Text block:
════════════════
This Act may be cited as the ``Offshore Fracking Transparency and
Review Act of 2015''.
SEC. 2. MORATORIUM ON OFFSHORE FRACTURING AND ACID WELL STIMULATION
TREATMENT.
Notwithstanding the terms of any lease or permit issued before the
date of the enactment of this Act, no person may engage in hydraulic
fracturing or acid well stimulation treatment in the Pacific Outer
Continental Shelf Region until the Secretary of the Interior has
published a report under section 3 and issued a final environmental
impact statement under section 4.
SEC. 3. STUDY OF CONDUCT AND IMPACTS OF HYDRAULIC FRACTURING AND ACID
WELL STIMULATION IN THE PACIFIC OCS REGION.
(a) In General.--To ensure the relevant agencies' data incorporate
the latest science and practices of the oil and gas industry, the
Secretary of the Interior shall conduct a study of the conduct and
impacts of hydraulic fracturing and acid well stimulation treatments in
the Pacific Outer Continental Shelf Region.
(b) Included Topics.--The study shall include, but shall not be
limited to--
(1) preparation of a descriptive inventory of all chemicals
used in offshore oil and gas development and production
activities in the Pacific Outer Continental Shelf Region,
including chemicals used in hydraulic fracturing and acid well
stimulation treatments;
(2) the volumes of chemicals used and disposed of in such
activities;
(3) the risks of a spill of such chemicals;
(4) an analysis of the methods by which such chemicals
enter the environment during hydraulic fracturing and acid well
stimulation treatments;
(5) a quantification, to the extent possible, of the amount
of such chemicals that enter the environment during hydraulic
fracturing and acid well stimulation treatments; and
(6) any other related matters the Secretary determines
necessary.
(c) Report.--Not later than 18 months after the date of the
enactment of this Act, the Secretary shall submit to Congress and
publish a report on the study conducted under this section.
════════════════
Data shown:
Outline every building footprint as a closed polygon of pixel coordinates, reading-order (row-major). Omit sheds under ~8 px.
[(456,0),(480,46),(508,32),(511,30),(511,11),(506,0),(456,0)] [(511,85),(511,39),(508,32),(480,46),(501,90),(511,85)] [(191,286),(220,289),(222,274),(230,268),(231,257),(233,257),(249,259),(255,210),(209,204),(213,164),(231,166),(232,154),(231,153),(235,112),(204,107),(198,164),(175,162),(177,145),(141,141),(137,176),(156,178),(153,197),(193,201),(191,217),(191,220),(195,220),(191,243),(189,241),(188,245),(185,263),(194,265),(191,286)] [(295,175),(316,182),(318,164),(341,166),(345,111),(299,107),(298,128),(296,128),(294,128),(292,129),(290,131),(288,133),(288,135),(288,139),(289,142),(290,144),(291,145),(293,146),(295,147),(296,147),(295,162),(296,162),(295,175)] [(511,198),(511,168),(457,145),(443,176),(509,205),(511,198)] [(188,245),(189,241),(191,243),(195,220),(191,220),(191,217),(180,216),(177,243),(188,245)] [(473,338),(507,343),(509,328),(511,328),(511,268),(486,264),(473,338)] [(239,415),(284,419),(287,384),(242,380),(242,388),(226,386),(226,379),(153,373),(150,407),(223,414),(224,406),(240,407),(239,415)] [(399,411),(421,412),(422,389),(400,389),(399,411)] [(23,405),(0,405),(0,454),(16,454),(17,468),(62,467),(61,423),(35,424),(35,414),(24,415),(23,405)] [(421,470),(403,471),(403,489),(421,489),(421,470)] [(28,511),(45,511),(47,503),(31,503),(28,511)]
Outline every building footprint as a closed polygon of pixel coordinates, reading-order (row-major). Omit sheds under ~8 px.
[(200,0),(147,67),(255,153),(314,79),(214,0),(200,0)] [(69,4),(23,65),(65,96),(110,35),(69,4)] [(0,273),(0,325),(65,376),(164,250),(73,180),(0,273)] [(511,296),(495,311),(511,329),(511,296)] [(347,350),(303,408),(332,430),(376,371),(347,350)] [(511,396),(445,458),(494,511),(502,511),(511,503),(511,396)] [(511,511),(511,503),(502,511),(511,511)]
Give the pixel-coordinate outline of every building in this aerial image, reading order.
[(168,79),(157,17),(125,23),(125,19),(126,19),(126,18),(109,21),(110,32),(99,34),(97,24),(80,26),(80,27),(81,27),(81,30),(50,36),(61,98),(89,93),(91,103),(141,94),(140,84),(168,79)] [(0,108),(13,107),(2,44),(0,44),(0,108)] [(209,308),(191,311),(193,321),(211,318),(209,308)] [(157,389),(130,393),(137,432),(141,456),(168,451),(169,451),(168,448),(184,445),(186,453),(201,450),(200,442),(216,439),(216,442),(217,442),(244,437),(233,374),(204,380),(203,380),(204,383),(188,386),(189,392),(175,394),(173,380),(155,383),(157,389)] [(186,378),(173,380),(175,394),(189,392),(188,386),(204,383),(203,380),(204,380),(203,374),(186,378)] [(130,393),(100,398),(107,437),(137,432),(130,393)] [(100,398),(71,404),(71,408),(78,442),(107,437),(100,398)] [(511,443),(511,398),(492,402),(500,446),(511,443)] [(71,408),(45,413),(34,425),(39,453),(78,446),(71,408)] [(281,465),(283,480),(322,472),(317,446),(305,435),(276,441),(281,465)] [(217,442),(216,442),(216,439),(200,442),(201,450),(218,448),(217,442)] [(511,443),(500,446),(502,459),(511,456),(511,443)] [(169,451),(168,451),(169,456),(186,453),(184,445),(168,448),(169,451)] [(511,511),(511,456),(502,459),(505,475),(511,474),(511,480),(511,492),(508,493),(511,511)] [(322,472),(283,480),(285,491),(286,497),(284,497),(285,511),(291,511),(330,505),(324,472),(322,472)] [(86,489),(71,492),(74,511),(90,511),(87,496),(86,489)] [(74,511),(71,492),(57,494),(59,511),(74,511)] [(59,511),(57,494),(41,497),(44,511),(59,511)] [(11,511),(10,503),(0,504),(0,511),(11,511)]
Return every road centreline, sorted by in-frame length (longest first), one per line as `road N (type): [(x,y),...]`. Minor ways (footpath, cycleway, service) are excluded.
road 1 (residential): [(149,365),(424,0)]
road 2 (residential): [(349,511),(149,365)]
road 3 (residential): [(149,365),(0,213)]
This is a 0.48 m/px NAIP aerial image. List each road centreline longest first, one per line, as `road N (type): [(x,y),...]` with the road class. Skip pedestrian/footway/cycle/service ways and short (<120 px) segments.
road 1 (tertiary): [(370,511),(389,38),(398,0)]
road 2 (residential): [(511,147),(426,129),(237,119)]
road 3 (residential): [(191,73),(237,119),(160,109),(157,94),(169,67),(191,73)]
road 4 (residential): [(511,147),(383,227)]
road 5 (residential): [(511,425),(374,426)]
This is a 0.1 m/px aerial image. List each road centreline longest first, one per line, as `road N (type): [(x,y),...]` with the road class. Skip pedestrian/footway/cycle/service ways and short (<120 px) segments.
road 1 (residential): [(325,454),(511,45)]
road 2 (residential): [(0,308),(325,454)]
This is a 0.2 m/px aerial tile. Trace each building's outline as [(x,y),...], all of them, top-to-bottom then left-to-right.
════════════════
Please take the offshore fracking act and rewrite it from "(c) Report.--Not later" through "under this section.", replacing "18 months" with "12 months".

Solution for this task:
(c) Report.--Not later than 12 months after the date of the
enactment of this Act, the Secretary shall submit to Congress and
publish a report on the study conducted under this section.